Rapide bilan des "Instants Corentin"

Ci-dessous les réflexions que cette intervention hebdomadaire d'un auditeur érudit de l'Afterfoot en parallèle avec la glorieuse tournée du trophée de la CdM de football m'a inspirées

On a pu entendre parler des équipes extérieures au spectre national habituel : Mexique, Croatie, la Corée du Sud, et autres. Mais qu’a-t-on entendu d’autre que des noms ? Analyse strictement ad hominem, contenu superficiel irritant – il y aurait tant à dire sur celles-ci plutôt que de faire du name-dropping ;

À chaque fois que Brisbois lance Corentin, celui-ci arrive à pleine vitesse, car gêné par le manque de temps – pensez donc, le jingle promotionnel qui annonce/désannonce sa gratuite venue n’allait pas prendre du temps sur le temps de parole des salariés d’RMC – et le mépris ennuyé, l’impatience plus ou moins déguisé-e-s de messieurs Riolo et Rothen (« Adieu. » dixit ce dermier en cloture de son ultime chronique), ne peut rien faire d’autre que de jeter lesdits noms en pâture aux auditeurs ;

Auditeurs qui par ailleurs s’identifient à lui et continuent mimétiquement de s’attacher à devenir les mêmes spécialistes en énumération de footballeurs, pensant par là détenir un savoir rare et précieux. La constitution dudit savoir ne fait que polariser d’autant plus leur attention sur le spectacle du football ;

Ce spectacle pris pour tel, dans un déluge de publicités, est éminemment aliénant comme préfiguré par Guy Debord par exemple. La connaissance de son objet se doit d’être englobante, totale, dialectique, et non intérieure et incomplète, stérile comme l’est celle exposée par Corentin (sans doute capable de plus, le saura-t-on jamais). La suggestion faite aux auditeurs, attirés par le plateau, est la mauvaise. C’est une incitation au vain savoir qui contredit le discours percant, critique dont Riolo se réclame souvent à juste titre (je parle d’intention, de sa probité vraie) ;

Généralement, on ne peut pas faire à l’after le reproche du mercantilisme.
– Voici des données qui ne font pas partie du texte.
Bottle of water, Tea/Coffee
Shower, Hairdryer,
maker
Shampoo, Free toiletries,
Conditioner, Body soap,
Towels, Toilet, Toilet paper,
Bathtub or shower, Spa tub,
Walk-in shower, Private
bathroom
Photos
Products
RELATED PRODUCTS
Cette émission en critique plus ou moins vigoureusement les ressorts à l’occasion de parution d’ouvrage dont ils invitent les auteurs. Mais là, avec cette pseudo-tribune octroyée à un auditeur érudit, ils appatent le connaisseur tout en le frustrant du fait de leur position entre-deux : culture footballistique transdisciplinaire passionnée et émission de football d’un groupe audiovisuelle aux visées lucratives ;

Conclusion : ce genre de lucarne incite au scepticisme concernant les buts éditoriaux ciblés par RMC, antenne du groupe possédé par Drahi, homme d’affaires économiquement libéral dont les derniers mouvements sur le marché médiatique rappellent ceux de Gérard Lopez en matière de football. Alors la conditio sine qua non pour l’existence de l’AF ne serait-elle pas ce genre de concessions faites à la gente parieuse ? Celle qui s’avachit dans le canapé après ses journées, avalent des matchs diffusés par des consortiums multinationaux plutôt que de faire (sur)vivre les milieux associatifs locaux ? Celle qui se croit cultivée parce qu’elle connaît une bonne moitié de l’effectif du Costa Rica ? Prohibée est ma candeur étant donné le caractère privé de l’entreprise ayant fait naitre cette émission. Quel inquiétant comble que celle-ci ne vienne pas des cuisses d’un medium étatique ;

Je ne sais qui décide de cela. S’il s’agit d’un élan de Brisbois seul avalisé et conditionné par ses supérieurs à un sponsoring opportuniste. Ou s’il s’agit de populisme teinté de méritocratie dont le critère est le savoir en pure perte, pour lui-même, pour la citation et la promotion de celui qui ne provient pas du carcan journalistique. Cette carotte agitée devant l’audimat est une preuve d’irrespect envers lui, dont l’idée latente est celle qu’on prend l’auditeur pour un client, une unité pour laquelle il faut trouver le bon stimulus afin qu’il reste, s’aligne, s’accumule et s’empile. À quelle fin ? Celle du chiffre, sans quoi le jingle n’existerait pas, ou serait, dans la pure tradition afterienne passée, un extrait gag, une référence cinéma fendarde ; mais ce temps semble révolu, place aux boissons pétillantes hypersucrées, aux critiques incomplètes de la FIFA, à l’humour cynique et, en l’espèce, aux auditeurs avides de supplanter ceux qui les dédaignent.